Si Karmitz entendait démystifier le travail ouvrier, tout en y insufflant un mouvement protestataire marxiste, il fait tout le contraire. Il participe de cette composition d’une classe ouvrière mythique des années 1970, la fige dans un mouvement inachevé. En tentant de modifier le cours de l’histoire, il grave dans la pellicule une vision tout à fait artificielle de l’usine, celle d’un orchestre magistral où se rencontrent et s’affrontent l’ouvrier et la machine.
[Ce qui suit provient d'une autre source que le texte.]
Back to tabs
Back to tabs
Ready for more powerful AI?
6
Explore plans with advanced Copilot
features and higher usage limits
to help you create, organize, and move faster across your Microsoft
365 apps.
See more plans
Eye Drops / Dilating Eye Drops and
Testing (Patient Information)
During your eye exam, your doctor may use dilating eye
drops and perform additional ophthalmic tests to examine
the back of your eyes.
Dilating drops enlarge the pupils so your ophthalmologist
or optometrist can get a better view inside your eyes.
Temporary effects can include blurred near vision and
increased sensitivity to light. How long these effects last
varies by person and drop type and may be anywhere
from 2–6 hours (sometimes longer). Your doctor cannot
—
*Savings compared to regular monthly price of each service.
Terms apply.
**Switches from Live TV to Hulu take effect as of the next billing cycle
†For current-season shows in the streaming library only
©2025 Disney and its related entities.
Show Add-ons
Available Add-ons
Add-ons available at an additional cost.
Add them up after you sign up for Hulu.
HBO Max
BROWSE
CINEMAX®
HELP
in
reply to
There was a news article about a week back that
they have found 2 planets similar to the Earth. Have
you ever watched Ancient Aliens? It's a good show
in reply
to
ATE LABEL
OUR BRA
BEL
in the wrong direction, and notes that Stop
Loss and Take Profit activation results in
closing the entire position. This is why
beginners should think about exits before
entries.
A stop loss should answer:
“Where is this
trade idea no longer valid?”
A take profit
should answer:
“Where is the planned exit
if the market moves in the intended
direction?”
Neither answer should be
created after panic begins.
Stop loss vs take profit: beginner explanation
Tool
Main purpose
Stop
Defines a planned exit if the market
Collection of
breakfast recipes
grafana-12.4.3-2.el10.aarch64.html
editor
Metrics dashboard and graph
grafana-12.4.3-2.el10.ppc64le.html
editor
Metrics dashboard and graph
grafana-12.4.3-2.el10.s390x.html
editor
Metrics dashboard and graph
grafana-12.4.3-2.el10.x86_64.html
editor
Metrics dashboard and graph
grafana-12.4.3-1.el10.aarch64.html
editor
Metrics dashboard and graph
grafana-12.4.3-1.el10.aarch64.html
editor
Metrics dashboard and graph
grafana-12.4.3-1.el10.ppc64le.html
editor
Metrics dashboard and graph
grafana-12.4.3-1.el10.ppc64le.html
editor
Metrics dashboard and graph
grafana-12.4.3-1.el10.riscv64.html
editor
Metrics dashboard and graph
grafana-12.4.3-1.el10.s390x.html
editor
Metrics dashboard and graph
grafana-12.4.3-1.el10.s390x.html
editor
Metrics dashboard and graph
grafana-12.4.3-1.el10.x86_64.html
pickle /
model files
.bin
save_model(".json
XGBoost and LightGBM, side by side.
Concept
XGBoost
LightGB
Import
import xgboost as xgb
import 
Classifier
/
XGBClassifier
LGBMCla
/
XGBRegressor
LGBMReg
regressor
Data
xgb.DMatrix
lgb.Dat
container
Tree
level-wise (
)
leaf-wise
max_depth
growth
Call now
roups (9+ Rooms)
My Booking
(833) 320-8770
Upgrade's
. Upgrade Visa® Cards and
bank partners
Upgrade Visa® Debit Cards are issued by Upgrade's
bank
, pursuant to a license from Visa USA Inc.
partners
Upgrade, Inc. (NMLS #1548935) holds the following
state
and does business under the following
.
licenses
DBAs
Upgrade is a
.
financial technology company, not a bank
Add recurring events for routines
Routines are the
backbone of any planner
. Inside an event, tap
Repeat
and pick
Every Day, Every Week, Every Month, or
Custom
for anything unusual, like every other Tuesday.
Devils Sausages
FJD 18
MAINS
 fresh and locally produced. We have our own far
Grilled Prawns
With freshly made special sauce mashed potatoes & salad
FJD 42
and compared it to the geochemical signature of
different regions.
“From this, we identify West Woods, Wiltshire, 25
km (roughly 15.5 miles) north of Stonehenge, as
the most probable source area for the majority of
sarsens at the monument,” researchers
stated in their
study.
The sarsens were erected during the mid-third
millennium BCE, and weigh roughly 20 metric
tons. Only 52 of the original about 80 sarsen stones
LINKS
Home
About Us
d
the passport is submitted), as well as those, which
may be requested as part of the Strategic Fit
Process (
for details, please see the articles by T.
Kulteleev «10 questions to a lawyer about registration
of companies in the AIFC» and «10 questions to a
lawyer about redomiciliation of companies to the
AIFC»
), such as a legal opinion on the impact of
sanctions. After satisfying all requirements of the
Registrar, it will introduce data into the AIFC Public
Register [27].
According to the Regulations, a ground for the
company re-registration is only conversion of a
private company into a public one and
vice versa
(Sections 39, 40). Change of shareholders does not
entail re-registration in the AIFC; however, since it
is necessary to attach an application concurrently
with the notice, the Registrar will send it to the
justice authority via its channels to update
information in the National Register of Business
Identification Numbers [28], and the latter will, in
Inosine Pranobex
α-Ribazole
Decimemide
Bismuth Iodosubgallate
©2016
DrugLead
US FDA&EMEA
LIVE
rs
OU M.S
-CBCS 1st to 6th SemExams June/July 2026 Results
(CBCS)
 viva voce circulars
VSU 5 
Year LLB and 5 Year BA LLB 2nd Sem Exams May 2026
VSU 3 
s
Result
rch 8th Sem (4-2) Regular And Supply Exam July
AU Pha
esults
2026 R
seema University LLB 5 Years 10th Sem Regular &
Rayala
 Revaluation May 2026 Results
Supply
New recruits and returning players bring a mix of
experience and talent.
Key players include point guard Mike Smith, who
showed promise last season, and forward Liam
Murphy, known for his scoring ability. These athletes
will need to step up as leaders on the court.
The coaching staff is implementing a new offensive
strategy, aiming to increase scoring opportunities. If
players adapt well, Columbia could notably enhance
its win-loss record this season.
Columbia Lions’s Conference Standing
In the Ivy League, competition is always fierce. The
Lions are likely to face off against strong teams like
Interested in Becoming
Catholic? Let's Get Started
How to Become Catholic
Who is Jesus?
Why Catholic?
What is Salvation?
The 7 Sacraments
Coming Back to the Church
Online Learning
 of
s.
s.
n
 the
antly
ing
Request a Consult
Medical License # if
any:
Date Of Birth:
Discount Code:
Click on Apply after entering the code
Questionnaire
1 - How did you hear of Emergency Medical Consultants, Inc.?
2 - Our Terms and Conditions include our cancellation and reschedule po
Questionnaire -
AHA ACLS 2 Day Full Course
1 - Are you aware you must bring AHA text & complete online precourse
Un certain pessimisme transperce aujourd’hui cet arrangement, toujours sévère, sans répondant, dans les airs même qui rythment son cours, dans ce refrain qui accueille l’ouïe : “C’est la loi”.

Geneviève Rivière

1 : procédé de composition musicale consistant à répéter obstinément une formule rythmique, mélodique ou harmonique accompagnant de manière immuable les différents éléments thématiques durant tout un morceau.
2 : Qui est d’une irrégularité bizarre. En art, se dit d’un style qui s’est développé du XVIe au XVIIIe siècle, caractérisé par la liberté des formes et la profusion des ornements.
3 : Manière d’être particulière à chaque individu qui l’amène à avoir tel type de réaction, de comportement qui lui est propre.